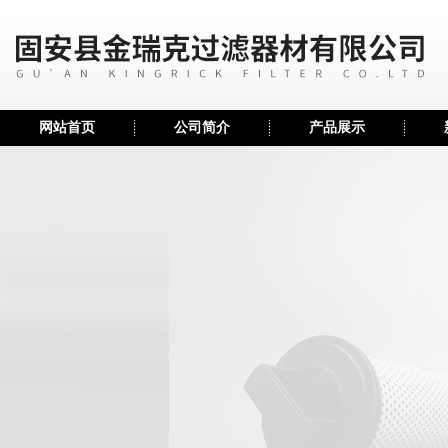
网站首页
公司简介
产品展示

==

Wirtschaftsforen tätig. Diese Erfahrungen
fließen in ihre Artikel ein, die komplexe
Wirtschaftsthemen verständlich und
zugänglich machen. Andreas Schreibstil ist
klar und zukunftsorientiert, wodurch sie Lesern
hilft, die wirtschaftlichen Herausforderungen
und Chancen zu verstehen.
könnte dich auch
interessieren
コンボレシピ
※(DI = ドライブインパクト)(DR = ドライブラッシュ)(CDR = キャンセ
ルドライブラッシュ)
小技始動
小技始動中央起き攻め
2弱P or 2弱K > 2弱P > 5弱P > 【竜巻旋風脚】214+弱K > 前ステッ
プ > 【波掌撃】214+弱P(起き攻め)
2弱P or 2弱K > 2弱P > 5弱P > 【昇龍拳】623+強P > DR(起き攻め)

EXERCISE -> Please give back only the part of the rows that opens with the line containing "Wirtschaftsforen tätig. Diese Erfahrungen" and closes with the line containing "2弱P or 2弱K > 2弱P > 5弱P > 【昇龍拳】623+強P", with "Artikel" swapped for "Beiträge" and nothing else changed.

RESPONSE ->
Wirtschaftsforen tätig. Diese Erfahrungen
fließen in ihre Beiträge ein, die komplexe
Wirtschaftsthemen verständlich und
zugänglich machen. Andreas Schreibstil ist
klar und zukunftsorientiert, wodurch sie Lesern
hilft, die wirtschaftlichen Herausforderungen
und Chancen zu verstehen.
könnte dich auch
interessieren
コンボレシピ
※(DI = ドライブインパクト)(DR = ドライブラッシュ)(CDR = キャンセ
ルドライブラッシュ)
小技始動
小技始動中央起き攻め
2弱P or 2弱K > 2弱P > 5弱P > 【竜巻旋風脚】214+弱K > 前ステッ
プ > 【波掌撃】214+弱P(起き攻め)
2弱P or 2弱K > 2弱P > 5弱P > 【昇龍拳】623+強P > DR(起き攻め)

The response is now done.